So I know that you can't use if
statements on a pandas dataframe according to this post or you will get this error: The truth value of a Series is ambiguous. Use a.empty, a.bool(), a.item(), a.any() or a.all().
So how do you apply a function with multiple conditions?
I have a dataframe that was exported CRM data and contains a countries column that I need to convert to 2 letter country codes (United States to US and so on).

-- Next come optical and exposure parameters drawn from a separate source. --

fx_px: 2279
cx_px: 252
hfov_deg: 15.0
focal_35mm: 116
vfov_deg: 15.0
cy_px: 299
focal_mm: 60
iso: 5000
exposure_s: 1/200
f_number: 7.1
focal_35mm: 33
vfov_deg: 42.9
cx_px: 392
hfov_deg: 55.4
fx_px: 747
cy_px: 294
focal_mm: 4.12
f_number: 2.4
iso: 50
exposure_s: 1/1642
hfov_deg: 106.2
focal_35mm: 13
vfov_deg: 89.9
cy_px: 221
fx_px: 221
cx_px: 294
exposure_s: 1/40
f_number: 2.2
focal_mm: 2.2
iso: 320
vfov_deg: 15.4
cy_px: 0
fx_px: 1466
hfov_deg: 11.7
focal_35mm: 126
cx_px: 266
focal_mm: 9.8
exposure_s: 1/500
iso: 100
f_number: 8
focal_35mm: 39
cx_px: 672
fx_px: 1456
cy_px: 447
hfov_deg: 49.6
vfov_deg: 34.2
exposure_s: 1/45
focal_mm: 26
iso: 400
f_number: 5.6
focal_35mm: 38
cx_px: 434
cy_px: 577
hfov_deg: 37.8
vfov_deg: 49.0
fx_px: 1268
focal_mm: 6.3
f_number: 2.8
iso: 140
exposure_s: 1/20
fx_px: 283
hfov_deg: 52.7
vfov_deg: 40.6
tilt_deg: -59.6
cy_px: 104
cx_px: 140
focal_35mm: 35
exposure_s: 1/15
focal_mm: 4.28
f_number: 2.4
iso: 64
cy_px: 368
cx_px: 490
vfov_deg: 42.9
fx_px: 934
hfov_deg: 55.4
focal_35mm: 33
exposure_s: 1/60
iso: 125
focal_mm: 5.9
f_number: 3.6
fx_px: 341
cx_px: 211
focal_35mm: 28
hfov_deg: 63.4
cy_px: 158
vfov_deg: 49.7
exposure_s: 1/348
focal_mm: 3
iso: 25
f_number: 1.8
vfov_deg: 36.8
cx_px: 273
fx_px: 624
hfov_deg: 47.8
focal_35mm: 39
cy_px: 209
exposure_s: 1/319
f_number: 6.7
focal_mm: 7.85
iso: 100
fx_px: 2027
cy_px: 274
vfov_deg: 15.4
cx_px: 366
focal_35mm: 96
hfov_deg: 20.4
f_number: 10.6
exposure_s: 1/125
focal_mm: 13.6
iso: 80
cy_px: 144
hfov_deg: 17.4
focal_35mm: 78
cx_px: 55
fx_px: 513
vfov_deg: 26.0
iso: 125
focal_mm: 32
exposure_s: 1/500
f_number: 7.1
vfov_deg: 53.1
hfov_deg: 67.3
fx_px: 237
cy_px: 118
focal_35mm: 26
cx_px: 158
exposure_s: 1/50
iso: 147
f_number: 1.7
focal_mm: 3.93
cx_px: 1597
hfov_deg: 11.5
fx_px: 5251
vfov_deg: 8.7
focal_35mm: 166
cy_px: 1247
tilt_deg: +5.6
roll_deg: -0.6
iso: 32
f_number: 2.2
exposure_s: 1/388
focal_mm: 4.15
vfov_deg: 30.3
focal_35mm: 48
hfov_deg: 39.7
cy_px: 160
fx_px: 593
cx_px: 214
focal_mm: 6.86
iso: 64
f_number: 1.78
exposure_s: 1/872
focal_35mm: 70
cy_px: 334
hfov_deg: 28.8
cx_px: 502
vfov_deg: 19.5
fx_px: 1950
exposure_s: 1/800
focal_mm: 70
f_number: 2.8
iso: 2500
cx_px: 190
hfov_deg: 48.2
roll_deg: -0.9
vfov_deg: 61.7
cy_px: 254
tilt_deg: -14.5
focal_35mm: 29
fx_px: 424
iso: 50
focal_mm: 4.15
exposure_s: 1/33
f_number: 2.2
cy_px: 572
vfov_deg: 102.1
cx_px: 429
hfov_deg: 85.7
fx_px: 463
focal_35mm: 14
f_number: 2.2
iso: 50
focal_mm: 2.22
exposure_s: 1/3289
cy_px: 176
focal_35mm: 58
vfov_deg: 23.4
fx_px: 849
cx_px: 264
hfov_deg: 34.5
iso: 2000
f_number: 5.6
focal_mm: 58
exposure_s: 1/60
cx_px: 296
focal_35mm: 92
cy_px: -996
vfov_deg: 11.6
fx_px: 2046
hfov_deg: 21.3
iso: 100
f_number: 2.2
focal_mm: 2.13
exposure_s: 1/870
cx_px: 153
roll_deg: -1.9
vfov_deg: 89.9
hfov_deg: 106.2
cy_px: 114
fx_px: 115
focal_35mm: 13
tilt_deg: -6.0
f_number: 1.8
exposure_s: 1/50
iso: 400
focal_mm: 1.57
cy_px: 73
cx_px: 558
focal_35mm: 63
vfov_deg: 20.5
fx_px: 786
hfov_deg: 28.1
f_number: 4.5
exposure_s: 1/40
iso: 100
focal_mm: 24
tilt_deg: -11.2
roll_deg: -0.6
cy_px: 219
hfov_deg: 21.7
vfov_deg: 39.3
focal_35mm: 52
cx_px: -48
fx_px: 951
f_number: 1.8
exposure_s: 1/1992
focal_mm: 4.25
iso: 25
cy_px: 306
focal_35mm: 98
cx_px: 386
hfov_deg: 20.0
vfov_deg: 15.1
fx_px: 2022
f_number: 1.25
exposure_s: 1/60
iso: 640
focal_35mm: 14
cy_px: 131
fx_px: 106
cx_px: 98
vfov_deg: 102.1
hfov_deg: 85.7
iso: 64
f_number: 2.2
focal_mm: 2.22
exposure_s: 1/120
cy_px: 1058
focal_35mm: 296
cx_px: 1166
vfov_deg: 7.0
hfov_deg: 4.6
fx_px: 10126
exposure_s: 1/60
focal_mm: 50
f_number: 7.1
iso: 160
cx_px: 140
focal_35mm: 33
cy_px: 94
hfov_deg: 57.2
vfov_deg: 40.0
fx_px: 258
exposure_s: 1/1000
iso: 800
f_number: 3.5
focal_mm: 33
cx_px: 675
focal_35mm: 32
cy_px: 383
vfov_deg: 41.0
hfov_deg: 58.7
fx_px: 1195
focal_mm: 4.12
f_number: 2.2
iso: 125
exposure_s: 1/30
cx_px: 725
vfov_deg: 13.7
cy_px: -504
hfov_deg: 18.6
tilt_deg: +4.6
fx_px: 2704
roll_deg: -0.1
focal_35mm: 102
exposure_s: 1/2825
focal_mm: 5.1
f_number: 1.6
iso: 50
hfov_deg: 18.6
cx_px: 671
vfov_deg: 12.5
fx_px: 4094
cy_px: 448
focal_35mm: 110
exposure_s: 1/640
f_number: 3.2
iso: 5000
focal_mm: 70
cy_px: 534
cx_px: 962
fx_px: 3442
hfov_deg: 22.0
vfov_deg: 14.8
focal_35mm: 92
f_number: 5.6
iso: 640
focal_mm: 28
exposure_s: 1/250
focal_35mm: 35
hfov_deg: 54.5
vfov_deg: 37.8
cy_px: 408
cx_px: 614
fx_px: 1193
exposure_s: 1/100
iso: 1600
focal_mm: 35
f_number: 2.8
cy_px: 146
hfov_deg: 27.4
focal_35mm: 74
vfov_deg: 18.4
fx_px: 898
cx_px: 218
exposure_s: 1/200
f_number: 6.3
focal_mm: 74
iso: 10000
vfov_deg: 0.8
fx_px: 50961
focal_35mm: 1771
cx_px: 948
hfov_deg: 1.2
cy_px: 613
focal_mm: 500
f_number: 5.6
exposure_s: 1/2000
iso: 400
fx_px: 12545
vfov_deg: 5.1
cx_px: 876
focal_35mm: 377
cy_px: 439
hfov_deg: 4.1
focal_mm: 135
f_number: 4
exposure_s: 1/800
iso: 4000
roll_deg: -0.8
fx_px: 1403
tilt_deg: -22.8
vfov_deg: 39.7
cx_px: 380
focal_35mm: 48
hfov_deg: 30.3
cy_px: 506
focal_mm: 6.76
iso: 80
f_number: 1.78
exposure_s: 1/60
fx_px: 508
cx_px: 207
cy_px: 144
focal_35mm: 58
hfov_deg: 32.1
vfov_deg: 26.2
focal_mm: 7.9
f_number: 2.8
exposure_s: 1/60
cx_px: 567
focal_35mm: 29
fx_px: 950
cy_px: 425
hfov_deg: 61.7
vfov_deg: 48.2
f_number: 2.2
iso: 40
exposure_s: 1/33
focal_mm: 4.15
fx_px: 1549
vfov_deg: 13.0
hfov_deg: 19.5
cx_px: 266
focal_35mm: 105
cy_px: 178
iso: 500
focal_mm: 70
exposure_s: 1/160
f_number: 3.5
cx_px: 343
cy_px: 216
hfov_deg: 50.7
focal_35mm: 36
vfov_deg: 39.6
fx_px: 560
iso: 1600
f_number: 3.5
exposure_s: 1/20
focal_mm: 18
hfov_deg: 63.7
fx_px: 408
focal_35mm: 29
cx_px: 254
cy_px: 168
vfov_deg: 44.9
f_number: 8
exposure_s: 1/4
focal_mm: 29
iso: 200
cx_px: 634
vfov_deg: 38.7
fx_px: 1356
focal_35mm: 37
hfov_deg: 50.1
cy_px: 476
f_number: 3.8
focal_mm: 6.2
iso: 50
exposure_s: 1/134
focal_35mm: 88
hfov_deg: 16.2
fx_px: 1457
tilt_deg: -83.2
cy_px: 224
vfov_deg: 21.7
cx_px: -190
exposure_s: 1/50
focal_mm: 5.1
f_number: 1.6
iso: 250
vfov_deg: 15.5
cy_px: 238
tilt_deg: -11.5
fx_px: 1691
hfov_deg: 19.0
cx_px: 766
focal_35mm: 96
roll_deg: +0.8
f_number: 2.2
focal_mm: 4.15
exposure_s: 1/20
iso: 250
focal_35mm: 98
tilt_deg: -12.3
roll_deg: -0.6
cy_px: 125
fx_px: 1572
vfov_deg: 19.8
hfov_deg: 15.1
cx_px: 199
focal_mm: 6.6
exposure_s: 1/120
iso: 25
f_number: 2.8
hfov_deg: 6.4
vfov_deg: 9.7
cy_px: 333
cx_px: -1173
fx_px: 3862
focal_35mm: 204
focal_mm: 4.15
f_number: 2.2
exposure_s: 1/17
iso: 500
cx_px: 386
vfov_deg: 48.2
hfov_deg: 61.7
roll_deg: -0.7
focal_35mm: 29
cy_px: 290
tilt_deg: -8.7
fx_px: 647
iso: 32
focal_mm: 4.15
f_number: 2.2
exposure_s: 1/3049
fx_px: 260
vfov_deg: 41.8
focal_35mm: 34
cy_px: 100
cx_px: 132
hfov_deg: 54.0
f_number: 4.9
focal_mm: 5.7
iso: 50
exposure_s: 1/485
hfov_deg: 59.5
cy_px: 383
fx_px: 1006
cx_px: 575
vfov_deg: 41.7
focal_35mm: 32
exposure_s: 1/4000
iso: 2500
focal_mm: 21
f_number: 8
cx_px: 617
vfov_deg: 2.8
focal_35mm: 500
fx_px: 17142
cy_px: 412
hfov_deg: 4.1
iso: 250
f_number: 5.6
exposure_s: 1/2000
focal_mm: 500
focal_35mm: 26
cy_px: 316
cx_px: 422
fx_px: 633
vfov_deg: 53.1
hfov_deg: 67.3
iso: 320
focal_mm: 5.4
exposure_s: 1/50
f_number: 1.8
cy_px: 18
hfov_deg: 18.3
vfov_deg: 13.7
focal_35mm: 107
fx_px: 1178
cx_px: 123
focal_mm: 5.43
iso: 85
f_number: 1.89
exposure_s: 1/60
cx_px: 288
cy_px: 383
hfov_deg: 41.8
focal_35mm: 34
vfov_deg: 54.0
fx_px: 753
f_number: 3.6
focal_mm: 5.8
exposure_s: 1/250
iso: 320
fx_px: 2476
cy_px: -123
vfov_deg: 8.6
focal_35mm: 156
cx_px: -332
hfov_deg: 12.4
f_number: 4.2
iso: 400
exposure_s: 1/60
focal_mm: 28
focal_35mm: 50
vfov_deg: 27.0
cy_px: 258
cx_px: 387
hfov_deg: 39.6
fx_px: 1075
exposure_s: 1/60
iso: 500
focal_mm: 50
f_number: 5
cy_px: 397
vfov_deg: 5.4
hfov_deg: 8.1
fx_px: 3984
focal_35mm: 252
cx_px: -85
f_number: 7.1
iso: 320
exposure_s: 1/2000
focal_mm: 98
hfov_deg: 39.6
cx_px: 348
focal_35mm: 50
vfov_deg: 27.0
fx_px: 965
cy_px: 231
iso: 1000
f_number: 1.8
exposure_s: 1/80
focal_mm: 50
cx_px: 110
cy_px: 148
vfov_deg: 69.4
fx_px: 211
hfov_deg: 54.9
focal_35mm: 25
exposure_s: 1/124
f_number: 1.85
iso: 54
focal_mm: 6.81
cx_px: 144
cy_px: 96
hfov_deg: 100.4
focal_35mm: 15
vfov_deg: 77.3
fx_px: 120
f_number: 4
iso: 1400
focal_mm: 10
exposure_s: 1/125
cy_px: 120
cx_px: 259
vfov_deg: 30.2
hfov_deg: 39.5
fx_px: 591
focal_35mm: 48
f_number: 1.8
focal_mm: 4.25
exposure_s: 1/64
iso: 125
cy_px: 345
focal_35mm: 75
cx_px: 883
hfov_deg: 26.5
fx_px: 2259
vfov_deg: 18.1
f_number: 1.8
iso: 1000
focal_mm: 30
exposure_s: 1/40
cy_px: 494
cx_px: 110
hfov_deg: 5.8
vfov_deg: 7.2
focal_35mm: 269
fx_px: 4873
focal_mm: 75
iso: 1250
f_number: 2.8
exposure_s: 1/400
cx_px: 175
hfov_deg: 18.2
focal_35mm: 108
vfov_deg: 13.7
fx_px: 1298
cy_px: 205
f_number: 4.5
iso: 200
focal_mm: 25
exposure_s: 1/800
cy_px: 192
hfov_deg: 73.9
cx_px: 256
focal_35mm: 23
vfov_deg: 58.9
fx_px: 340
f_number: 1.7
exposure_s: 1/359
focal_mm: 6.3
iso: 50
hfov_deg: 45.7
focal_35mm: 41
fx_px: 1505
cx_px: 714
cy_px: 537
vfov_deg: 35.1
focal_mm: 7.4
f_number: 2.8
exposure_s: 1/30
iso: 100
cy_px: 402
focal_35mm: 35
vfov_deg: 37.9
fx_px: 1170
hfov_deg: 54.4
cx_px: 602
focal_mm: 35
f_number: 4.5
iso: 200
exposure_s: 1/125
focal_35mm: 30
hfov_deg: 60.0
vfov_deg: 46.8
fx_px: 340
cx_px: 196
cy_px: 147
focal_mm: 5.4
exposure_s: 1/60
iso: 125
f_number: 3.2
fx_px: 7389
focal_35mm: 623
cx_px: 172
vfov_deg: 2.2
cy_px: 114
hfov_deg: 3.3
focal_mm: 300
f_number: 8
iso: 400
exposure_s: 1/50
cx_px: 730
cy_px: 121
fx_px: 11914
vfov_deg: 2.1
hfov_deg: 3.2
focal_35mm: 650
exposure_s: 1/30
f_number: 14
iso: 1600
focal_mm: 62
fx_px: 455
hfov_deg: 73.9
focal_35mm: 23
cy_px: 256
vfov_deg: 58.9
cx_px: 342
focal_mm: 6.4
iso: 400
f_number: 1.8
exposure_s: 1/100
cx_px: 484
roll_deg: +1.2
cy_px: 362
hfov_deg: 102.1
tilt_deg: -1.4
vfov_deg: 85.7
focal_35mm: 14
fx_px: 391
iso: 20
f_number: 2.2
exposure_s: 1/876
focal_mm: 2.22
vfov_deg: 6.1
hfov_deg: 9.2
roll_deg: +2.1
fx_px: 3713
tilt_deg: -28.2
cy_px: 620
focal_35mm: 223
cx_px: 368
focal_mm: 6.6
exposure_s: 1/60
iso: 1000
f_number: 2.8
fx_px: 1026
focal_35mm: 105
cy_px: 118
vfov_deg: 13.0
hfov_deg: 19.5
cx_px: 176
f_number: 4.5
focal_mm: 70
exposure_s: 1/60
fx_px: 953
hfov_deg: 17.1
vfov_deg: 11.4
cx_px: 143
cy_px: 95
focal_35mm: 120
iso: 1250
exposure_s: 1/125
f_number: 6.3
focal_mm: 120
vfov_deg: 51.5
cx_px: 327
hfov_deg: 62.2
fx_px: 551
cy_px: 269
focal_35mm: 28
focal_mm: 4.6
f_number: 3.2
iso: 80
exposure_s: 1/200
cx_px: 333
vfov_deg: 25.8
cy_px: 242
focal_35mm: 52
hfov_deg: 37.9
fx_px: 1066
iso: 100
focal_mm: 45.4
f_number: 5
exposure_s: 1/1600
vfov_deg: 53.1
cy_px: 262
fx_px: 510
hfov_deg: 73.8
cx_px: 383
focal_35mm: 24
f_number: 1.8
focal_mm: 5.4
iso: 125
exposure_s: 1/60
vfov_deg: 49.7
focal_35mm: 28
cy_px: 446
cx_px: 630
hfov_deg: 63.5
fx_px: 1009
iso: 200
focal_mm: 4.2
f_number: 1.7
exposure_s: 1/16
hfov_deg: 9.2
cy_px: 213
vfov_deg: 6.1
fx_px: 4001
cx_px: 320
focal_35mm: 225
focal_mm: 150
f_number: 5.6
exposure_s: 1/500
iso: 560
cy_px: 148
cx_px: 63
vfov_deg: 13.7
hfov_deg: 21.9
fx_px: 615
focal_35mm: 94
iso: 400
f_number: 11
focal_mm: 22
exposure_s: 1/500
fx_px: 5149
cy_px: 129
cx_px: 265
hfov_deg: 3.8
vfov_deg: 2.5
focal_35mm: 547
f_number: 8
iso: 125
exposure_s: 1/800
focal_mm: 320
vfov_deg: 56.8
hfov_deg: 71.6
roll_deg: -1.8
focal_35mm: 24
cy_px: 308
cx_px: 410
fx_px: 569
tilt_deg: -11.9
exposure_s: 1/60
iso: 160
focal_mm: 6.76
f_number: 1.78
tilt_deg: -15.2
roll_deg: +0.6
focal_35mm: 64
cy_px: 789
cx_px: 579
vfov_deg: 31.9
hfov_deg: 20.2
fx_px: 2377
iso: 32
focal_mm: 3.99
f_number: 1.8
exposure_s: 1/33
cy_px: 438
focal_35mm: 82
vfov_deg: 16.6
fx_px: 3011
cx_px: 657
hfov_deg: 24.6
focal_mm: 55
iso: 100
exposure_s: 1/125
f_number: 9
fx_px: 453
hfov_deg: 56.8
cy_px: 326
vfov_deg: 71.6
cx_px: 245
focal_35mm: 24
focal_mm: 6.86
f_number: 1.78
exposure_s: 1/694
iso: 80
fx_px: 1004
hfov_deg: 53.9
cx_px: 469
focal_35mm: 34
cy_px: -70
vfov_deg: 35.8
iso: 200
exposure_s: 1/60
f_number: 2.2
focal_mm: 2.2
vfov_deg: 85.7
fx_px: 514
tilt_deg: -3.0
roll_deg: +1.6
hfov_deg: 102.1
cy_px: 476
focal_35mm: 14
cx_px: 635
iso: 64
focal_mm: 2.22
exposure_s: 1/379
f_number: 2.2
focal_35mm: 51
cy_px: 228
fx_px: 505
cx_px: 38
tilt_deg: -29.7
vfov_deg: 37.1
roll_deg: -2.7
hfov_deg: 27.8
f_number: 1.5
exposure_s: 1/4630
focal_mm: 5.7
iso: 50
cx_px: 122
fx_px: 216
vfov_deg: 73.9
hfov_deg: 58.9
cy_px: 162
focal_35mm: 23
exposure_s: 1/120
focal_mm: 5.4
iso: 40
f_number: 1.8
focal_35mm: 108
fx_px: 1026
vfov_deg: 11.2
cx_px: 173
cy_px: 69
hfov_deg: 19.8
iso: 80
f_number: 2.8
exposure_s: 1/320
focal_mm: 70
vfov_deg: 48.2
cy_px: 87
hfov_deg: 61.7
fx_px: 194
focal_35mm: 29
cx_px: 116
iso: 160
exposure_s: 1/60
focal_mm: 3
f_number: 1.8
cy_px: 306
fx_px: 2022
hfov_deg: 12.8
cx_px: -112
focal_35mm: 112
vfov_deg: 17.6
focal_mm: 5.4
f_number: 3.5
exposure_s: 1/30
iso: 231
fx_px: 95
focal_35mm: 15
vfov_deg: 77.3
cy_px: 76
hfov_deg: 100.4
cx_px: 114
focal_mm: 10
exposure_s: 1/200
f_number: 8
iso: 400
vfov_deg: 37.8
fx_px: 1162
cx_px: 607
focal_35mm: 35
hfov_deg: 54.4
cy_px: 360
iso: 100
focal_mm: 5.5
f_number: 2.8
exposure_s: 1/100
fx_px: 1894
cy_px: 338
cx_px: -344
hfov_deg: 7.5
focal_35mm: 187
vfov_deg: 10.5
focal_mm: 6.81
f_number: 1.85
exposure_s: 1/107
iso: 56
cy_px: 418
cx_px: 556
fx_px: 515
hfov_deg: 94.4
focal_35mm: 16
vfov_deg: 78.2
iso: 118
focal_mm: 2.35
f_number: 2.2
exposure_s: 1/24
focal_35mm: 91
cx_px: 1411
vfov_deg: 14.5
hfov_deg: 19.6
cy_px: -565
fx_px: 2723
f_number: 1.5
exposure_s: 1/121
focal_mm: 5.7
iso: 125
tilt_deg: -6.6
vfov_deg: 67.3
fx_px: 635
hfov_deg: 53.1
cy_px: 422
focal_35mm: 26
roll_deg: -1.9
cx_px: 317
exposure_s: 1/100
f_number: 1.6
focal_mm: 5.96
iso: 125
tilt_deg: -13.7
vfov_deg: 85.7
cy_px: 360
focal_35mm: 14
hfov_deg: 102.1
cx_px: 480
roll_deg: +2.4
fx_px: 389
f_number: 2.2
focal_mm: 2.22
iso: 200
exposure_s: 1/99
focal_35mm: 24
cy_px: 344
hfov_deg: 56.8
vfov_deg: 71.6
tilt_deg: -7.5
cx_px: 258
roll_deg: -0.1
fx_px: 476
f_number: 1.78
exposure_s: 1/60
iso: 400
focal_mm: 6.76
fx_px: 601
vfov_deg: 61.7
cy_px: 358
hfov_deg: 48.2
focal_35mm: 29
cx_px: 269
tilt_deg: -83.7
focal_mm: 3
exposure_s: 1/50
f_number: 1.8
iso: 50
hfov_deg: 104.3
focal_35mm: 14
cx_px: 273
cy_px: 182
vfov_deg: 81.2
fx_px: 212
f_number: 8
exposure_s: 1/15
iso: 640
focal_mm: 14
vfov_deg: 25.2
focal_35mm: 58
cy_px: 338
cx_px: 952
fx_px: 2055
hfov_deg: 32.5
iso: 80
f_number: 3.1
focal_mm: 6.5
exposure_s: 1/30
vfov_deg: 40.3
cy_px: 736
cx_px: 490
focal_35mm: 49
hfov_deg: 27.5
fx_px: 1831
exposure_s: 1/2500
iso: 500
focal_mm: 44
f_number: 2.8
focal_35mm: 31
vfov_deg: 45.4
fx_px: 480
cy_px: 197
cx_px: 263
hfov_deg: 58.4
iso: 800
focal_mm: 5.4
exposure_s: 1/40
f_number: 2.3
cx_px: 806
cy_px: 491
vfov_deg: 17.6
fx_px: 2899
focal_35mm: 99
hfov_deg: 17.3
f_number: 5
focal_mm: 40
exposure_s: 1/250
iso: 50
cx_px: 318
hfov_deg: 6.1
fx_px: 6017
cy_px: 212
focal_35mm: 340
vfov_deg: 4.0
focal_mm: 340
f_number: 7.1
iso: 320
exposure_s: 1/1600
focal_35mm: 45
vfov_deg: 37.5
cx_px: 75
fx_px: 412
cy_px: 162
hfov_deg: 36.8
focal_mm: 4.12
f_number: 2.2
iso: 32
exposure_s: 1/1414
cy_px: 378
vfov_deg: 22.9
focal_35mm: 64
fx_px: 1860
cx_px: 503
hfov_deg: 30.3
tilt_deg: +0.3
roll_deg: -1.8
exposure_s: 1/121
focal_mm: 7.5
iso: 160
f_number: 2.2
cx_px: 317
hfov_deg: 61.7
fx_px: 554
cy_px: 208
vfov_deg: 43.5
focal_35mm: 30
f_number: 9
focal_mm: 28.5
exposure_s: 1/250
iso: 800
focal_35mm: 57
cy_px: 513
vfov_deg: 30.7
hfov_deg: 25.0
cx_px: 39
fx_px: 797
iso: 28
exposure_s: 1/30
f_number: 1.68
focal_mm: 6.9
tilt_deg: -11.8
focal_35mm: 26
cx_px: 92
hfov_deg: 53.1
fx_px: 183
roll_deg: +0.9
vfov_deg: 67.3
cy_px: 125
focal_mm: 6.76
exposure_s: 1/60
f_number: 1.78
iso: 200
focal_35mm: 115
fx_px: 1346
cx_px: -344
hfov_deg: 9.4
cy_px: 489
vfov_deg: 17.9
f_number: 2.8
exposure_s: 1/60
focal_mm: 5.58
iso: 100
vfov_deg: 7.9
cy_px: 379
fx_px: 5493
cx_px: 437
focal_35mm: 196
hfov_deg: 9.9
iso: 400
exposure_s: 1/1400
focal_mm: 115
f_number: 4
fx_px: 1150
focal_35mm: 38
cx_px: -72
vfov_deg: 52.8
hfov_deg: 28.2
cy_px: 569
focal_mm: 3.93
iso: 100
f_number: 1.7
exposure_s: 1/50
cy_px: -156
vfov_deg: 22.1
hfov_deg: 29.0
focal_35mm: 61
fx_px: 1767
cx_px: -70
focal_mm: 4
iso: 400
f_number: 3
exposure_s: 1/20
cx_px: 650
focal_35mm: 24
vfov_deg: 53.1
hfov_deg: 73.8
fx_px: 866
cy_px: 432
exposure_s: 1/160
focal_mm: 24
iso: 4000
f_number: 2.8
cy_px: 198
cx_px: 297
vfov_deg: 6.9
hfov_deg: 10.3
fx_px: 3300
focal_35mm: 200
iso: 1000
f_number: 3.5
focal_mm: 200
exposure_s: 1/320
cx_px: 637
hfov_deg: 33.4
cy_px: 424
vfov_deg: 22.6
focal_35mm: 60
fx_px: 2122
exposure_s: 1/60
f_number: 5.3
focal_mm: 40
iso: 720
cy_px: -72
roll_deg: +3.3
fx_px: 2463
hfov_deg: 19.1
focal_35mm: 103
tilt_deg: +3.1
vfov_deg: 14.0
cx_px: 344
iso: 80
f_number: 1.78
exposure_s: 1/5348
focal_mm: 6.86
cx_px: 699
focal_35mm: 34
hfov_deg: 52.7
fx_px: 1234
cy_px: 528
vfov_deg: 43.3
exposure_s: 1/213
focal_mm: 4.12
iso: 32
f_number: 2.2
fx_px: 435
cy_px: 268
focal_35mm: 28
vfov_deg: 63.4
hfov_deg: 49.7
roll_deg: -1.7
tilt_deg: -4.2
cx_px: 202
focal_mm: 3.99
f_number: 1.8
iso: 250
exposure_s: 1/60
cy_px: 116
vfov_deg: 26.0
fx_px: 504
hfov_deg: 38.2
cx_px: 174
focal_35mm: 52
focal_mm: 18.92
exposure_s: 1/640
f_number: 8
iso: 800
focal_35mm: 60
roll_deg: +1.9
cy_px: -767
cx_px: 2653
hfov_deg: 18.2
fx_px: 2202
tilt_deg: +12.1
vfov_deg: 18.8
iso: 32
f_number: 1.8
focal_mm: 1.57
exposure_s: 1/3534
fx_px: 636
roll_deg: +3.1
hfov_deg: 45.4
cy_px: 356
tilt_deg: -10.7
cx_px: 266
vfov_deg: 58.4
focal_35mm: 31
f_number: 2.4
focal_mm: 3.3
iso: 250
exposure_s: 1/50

Here is a list of the unique values contained in the column of countries:
['United States', 'Canada', 'Australia', 'United Kingdom', 'US',
'Germany', 'New Zealand', 'Netherlands', 'Mexico', 'France',
'Ireland', 'Dominican Republic', 'Puerto Rico', 'Taiwan', 'USA',
'1', 'united States', 'United Staes', 'United State', 'usa',
'United Sates', 'United Stated', 'usaa', 'Unite States', 'nv',
'canada', 'Pakistan']
My solution was to try something like this:
def country_codes(country):
if country.str.contains(r'(United Kingdom)'):
return 'GB'
elif country.str.contains(r'(Canada|canada)'):
return 'CA'
elif country.str.contains(r'(Australia)'):
return 'AU'
elif country.str.contains(r'(United|US|USA|State|usa)'):
return 'US'
elif country.str.contains(r'(Germany)'):
return 'DE'
elif country.str.contains(r'(New Zealand)'):
return 'NZ'
elif country.str.contains(r'(Netherlands)'):
return 'NL'
elif country.str.contains(r'(Mexico)'):
return 'MX'
elif country.str.contains(r'(France)'):
return 'FR'
elif country.str.contains(r'(Ireland)'):
return 'IE'
elif country.str.contains(r'(Dominican)'):
return 'DO'
elif country.str.contains(r'(Puerto)'):
return 'PR'
elif country.str.contains(r'(Taiwan)'):
return 'TW'
else:
return country
but upon trying df.apply(country_codes)
I am getting the same ValueError
. If there's an easier way to do this without regex matching, I'm open to that as well.